### MATERIAL PROVIDED:
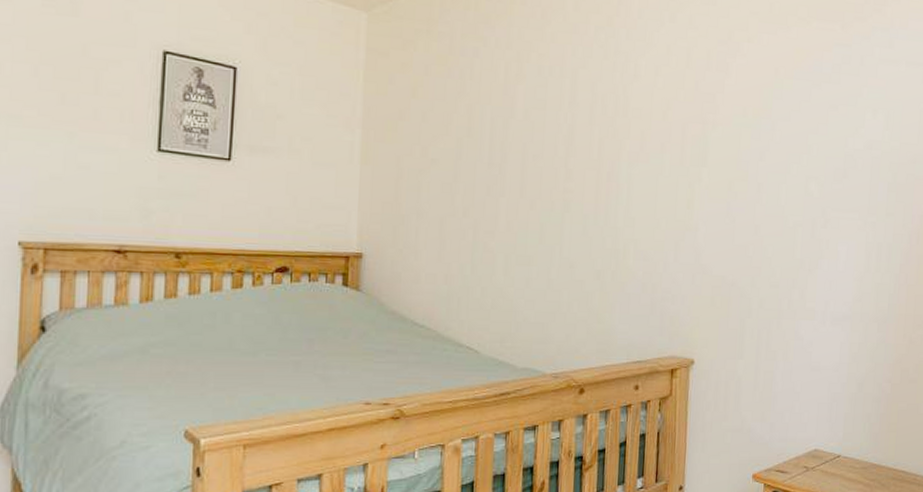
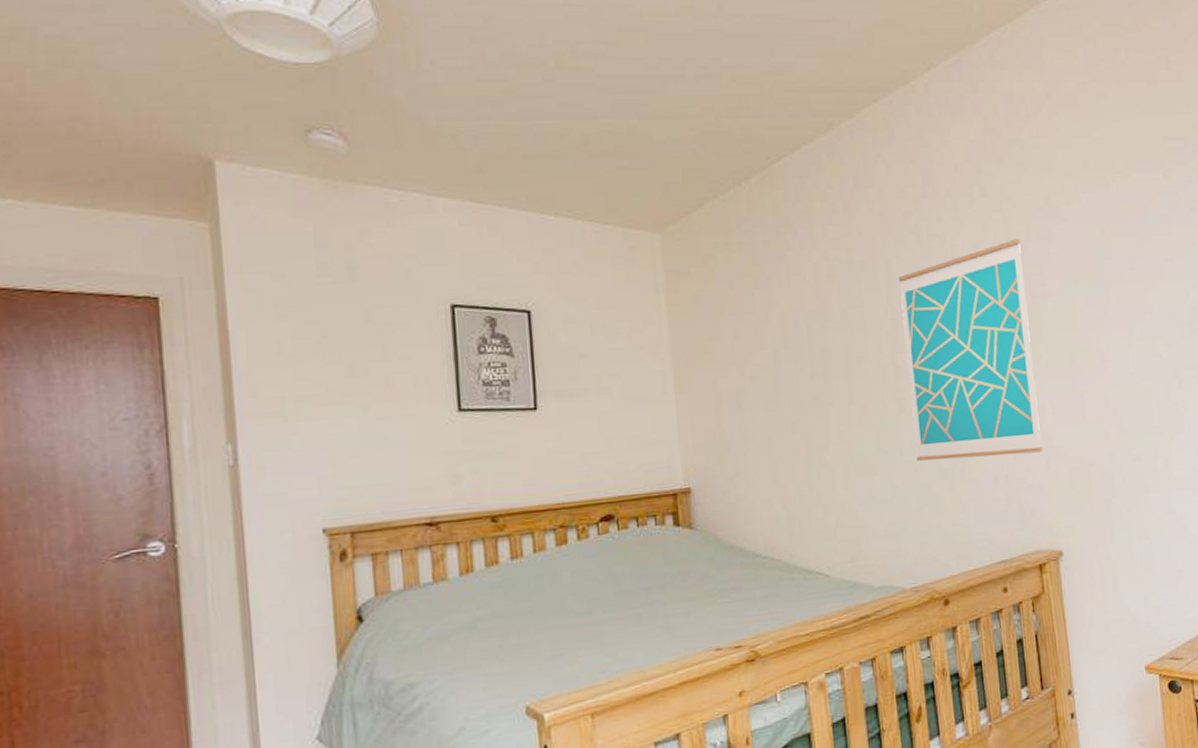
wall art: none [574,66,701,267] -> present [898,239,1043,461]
==
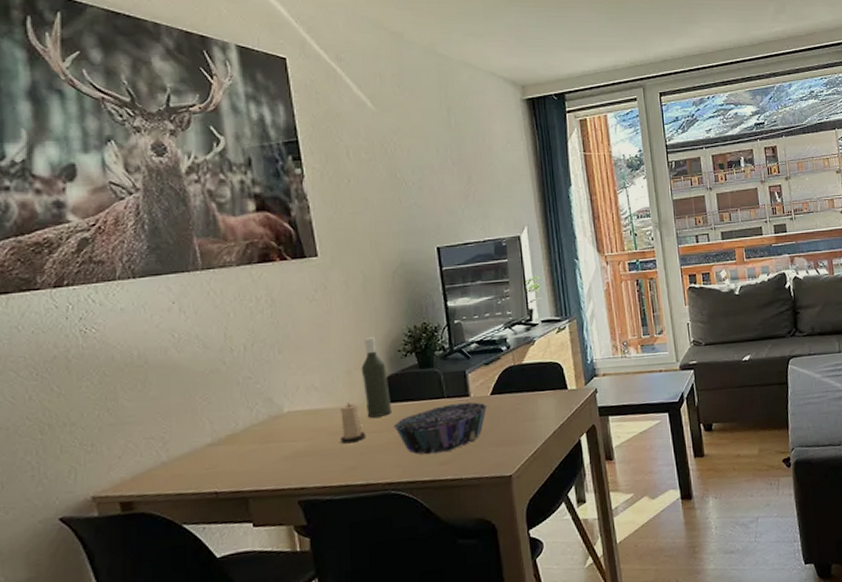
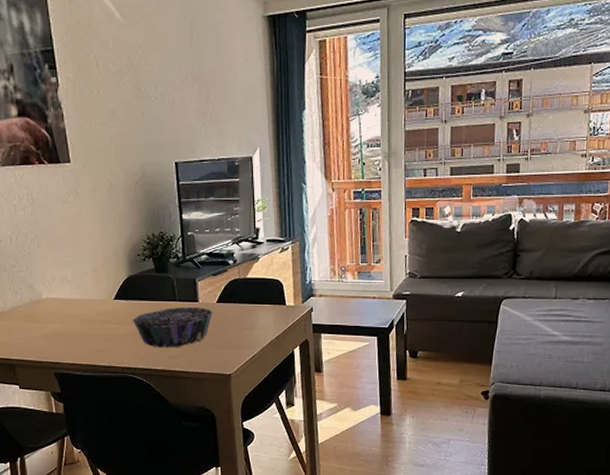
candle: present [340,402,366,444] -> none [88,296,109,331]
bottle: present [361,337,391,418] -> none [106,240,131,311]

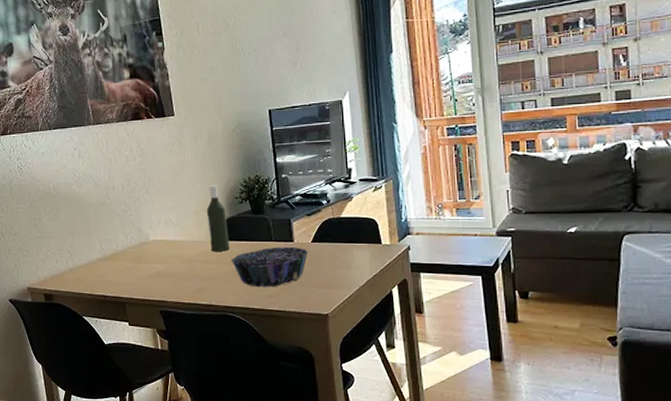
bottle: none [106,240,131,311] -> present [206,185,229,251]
* * *
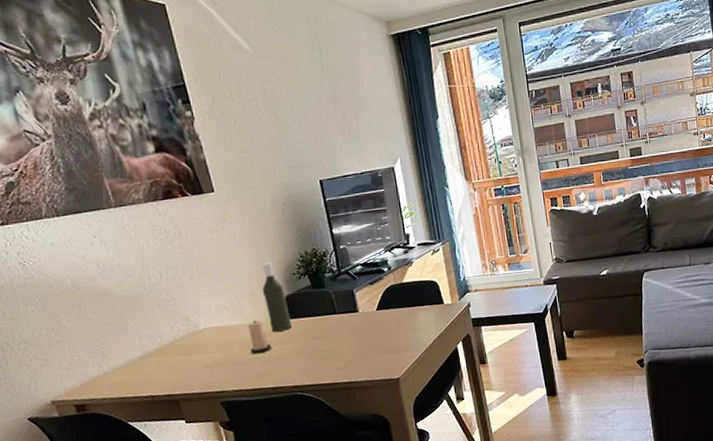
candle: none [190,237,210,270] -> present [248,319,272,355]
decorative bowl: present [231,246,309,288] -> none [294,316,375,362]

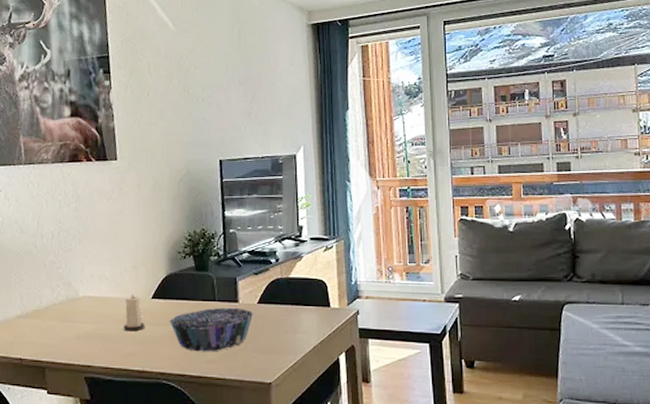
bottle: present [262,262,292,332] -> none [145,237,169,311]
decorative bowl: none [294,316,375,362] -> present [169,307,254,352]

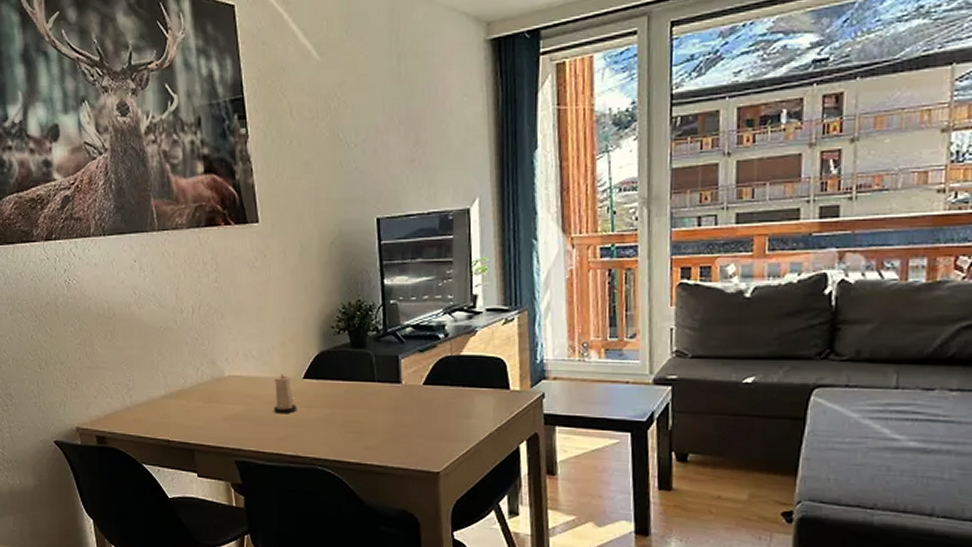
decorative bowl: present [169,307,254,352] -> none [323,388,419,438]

### EXERCISE REQUIREMENTS:
Please copy every line of the records above in which "bottle" appears.

### YOUR RESPONSE:
bottle: present [361,337,391,418] -> none [106,240,131,311]
bottle: none [106,240,131,311] -> present [206,185,229,251]
bottle: present [262,262,292,332] -> none [145,237,169,311]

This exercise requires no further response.